Archive for aprilie 26th, 2009
Where is the human spirit? Where is beauty? Where is sacredness?
“Where is the human spirit? It is not, contrary to Descartes, in the pineal gland. It is not in the heart. It is not in the pituitary gland, the liver, the stomach. Take a person apart and it is not there. Reductionism holds that if something exists, we can extract it, isolate it, separate it out. (Notice that here again, religion agrees with science. The soul is distinct from the body and can be separated out.)
Where is beauty? It is in a butterfly, but when we chloroform it, lay it out on the dissecting table, and cut it apart, beauty is gone. Beauty is in a poem, but when we over-analyze the poem to find exactly what is beautiful about it, beauty disappears from that too. Beauty is in a painting, but can we reduce it to quantitative measures of color and proportion, and then apply these to the standardized production of beauty? No. Beauty is a relationship, not an objective property, and the mass-production of generic relationships produces, necessarily, an aesthetic that is equally phony, generic, and cheap.

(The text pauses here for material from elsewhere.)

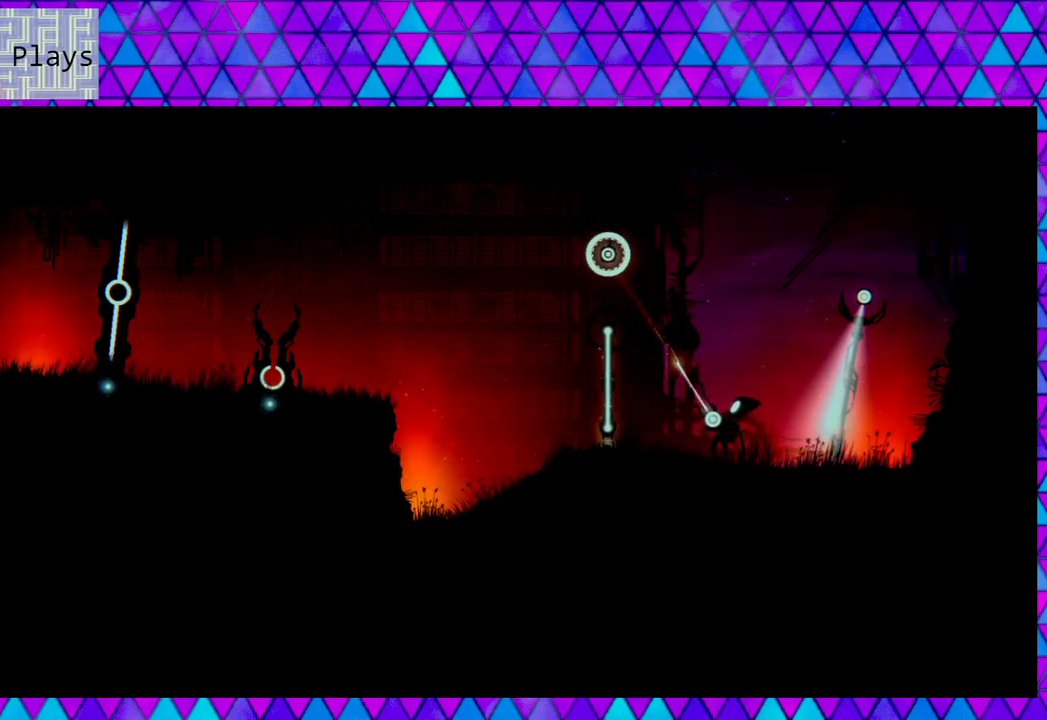
{"buttons": ["R2"], "left_stick": "center", "right_stick": "up-left", "events": []}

Where is sacredness? Following the same deep ideology as their scientific brethren, the religious authorities have sought to isolate sacredness as well, limiting it to Bibles, crosses, and churches. The furthest extreme of this separation coincides in its genesis with its scientific counterpart, originating in the sixteenth and seventeenth centuries. The Protestant movement progressively excluded the divine from more and more of the human world. Earlier, the Catholic church had removed divinity from ordinary people; now the Protestant reformers began to remove it from Mother Mary and the saints as well, so that all that was left of our original panentheistic world was a single, isolated mote of divinity embodied by Jesus Christ.”